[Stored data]
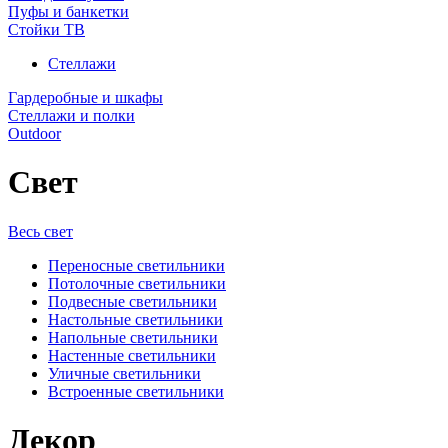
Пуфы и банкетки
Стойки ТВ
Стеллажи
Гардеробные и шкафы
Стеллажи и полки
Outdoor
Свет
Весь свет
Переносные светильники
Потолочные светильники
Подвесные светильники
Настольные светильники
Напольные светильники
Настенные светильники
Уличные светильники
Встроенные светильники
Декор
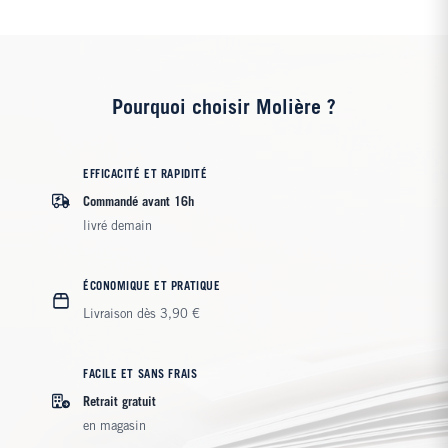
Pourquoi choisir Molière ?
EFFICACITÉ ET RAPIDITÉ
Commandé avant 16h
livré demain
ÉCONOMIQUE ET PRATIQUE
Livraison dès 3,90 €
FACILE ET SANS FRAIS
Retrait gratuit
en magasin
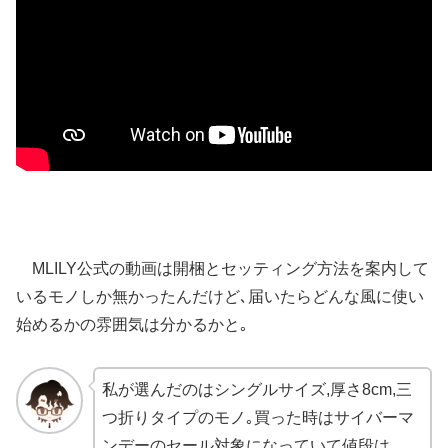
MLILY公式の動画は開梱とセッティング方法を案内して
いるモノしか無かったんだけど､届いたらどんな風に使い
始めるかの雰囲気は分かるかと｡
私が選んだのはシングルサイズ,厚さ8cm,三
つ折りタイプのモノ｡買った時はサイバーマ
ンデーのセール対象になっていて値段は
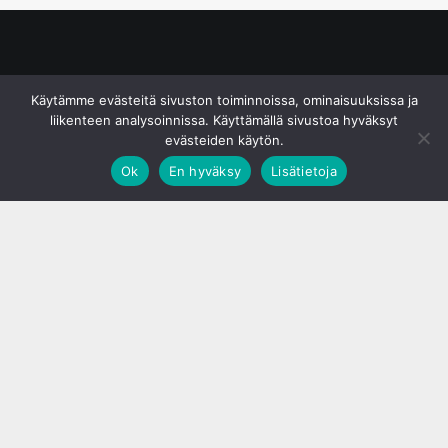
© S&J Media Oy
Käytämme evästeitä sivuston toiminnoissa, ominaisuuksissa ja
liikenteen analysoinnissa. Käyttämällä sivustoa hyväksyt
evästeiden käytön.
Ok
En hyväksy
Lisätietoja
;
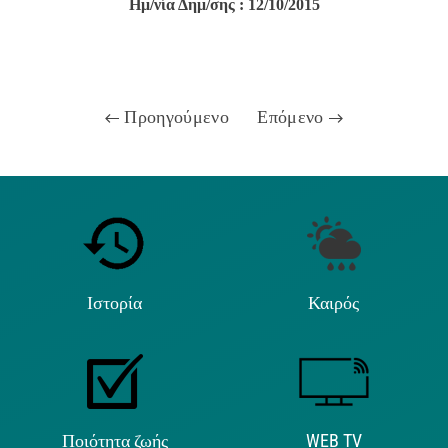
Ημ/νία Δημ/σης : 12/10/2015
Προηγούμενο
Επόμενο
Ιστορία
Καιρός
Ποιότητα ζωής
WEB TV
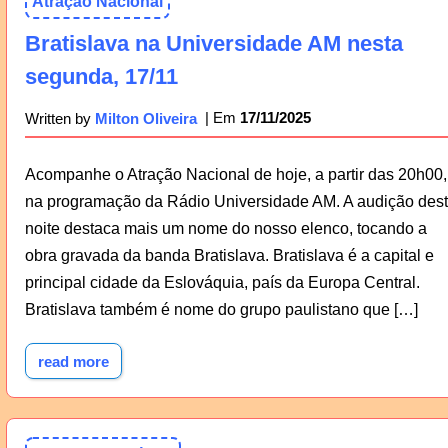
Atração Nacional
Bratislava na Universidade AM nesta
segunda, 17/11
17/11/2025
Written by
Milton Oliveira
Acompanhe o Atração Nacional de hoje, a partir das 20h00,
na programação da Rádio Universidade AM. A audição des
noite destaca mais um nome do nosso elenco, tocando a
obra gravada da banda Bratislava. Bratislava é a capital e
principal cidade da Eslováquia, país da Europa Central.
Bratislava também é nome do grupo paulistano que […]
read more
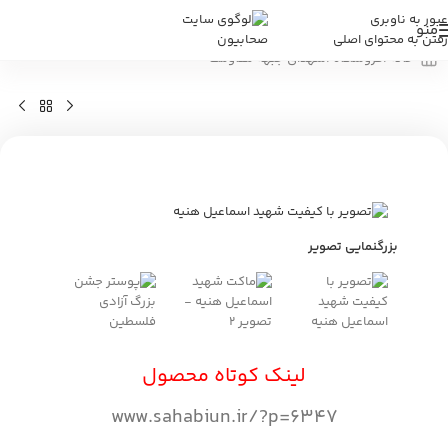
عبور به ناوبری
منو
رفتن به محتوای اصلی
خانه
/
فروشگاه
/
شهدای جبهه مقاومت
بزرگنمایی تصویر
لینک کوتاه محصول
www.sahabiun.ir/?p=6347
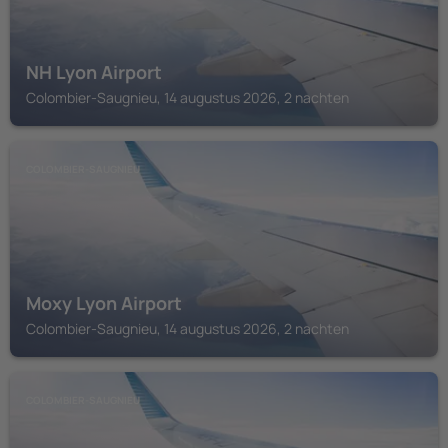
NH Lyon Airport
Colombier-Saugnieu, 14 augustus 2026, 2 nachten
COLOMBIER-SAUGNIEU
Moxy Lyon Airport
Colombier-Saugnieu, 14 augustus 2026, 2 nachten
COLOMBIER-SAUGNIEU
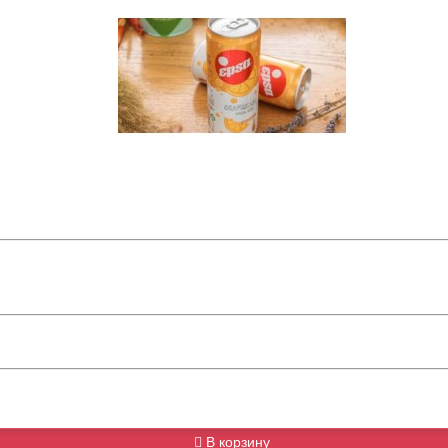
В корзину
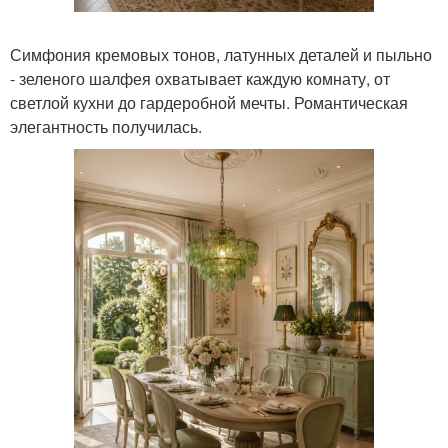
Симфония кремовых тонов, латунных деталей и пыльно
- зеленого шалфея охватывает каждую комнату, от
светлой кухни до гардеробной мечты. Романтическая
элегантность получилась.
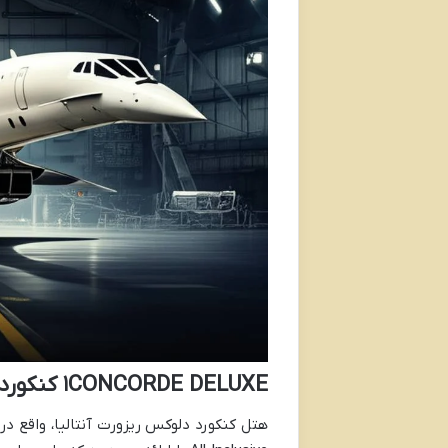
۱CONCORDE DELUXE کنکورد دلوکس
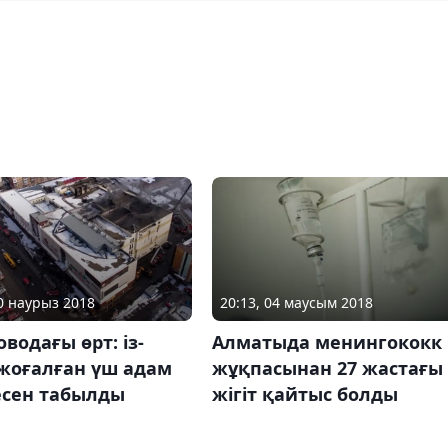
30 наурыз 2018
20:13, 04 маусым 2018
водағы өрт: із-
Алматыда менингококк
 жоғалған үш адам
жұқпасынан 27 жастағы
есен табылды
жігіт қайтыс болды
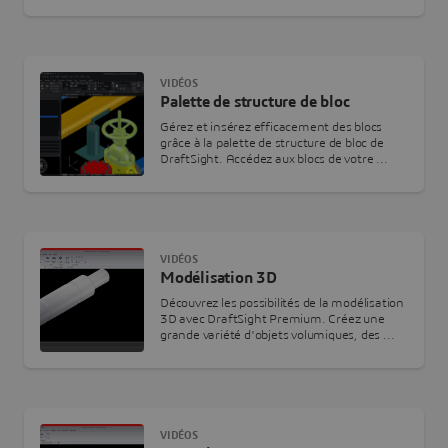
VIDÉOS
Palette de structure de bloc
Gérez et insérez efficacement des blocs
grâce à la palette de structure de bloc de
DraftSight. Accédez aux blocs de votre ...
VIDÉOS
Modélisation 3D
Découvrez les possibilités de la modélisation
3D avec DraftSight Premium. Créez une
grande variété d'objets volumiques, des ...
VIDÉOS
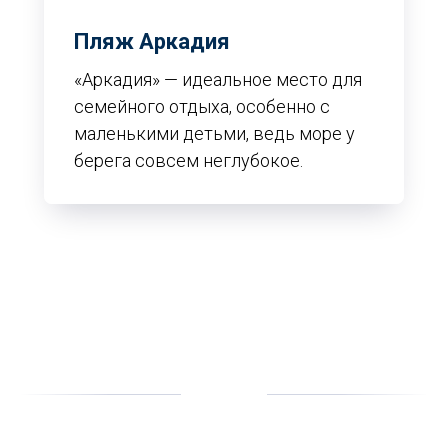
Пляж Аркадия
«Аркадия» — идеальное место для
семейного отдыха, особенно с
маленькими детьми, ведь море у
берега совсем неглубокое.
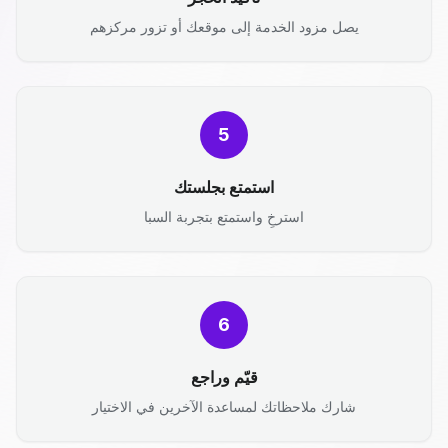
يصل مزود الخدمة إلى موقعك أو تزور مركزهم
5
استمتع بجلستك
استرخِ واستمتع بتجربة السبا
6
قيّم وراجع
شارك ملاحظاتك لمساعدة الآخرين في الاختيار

> Exercise objective
Copy the text of every entry above line for line, with no changes. Leave the pictures out of your answer.

> Task output
Пуфы и банкетки
Стойки ТВ
Стеллажи
Гардеробные и шкафы
Стеллажи и полки
Outdoor
Свет
Весь свет
Переносные светильники
Потолочные светильники
Подвесные светильники
Настольные светильники
Напольные светильники
Настенные светильники
Уличные светильники
Встроенные светильники
Декор
Pourquoi choisir Molière ?
EFFICACITÉ ET RAPIDITÉ
Commandé avant 16h
livré demain
ÉCONOMIQUE ET PRATIQUE
Livraison dès 3,90 €
FACILE ET SANS FRAIS
Retrait gratuit
en magasin
MLILY公式の動画は開梱とセッティング方法を案内して
いるモノしか無かったんだけど､届いたらどんな風に使い
始めるかの雰囲気は分かるかと｡
私が選んだのはシングルサイズ,厚さ8cm,三
つ折りタイプのモノ｡買った時はサイバーマ
ンデーのセール対象になっていて値段は
© S&J Media Oy
Käytämme evästeitä sivuston toiminnoissa, ominaisuuksissa ja
liikenteen analysoinnissa. Käyttämällä sivustoa hyväksyt
evästeiden käytön.
Ok
En hyväksy
Lisätietoja
;
Ημ/νία Δημ/σης : 12/10/2015
Προηγούμενο
Επόμενο
Ιστορία
Καιρός
Ποιότητα ζωής
WEB TV
Atração Nacional
Bratislava na Universidade AM nesta
segunda, 17/11
17/11/2025
Written by
Milton Oliveira
Acompanhe o Atração Nacional de hoje, a partir das 20h00,
na programação da Rádio Universidade AM. A audição des
noite destaca mais um nome do nosso elenco, tocando a
obra gravada da banda Bratislava. Bratislava é a capital e
principal cidade da Eslováquia, país da Europa Central.
Bratislava também é nome do grupo paulistano que […]
read more
عبور به ناوبری
منو
رفتن به محتوای اصلی
خانه
/
فروشگاه
/
شهدای جبهه مقاومت
بزرگنمایی تصویر
لینک کوتاه محصول
www.sahabiun.ir/?p=6347
NH Lyon Airport
Colombier-Saugnieu, 14 augustus 2026, 2 nachten
COLOMBIER-SAUGNIEU
Moxy Lyon Airport
Colombier-Saugnieu, 14 augustus 2026, 2 nachten
COLOMBIER-SAUGNIEU
В корзину
Симфония кремовых тонов, латунных деталей и пыльно
- зеленого шалфея охватывает каждую комнату, от
светлой кухни до гардеробной мечты. Романтическая
элегантность получилась.
۱CONCORDE DELUXE کنکورد دلوکس
30 наурыз 2018
20:13, 04 маусым 2018
водағы өрт: із-
Алматыда менингококк
 жоғалған үш адам
жұқпасынан 27 жастағы
есен табылды
жігіт қайтыс болды
VIDÉOS
Palette de structure de bloc
Gérez et insérez efficacement des blocs
grâce à la palette de structure de bloc de
DraftSight. Accédez aux blocs de votre ...
VIDÉOS
Modélisation 3D
Découvrez les possibilités de la modélisation
3D avec DraftSight Premium. Créez une
grande variété d'objets volumiques, des ...
VIDÉOS
Пляж Аркадия
«Аркадия» — идеальное место для
семейного отдыха, особенно с
маленькими детьми, ведь море у
берега совсем неглубокое.
يصل مزود الخدمة إلى موقعك أو تزور مركزهم
5
استمتع بجلستك
استرخِ واستمتع بتجربة السبا
6
قيّم وراجع
شارك ملاحظاتك لمساعدة الآخرين في الاختيار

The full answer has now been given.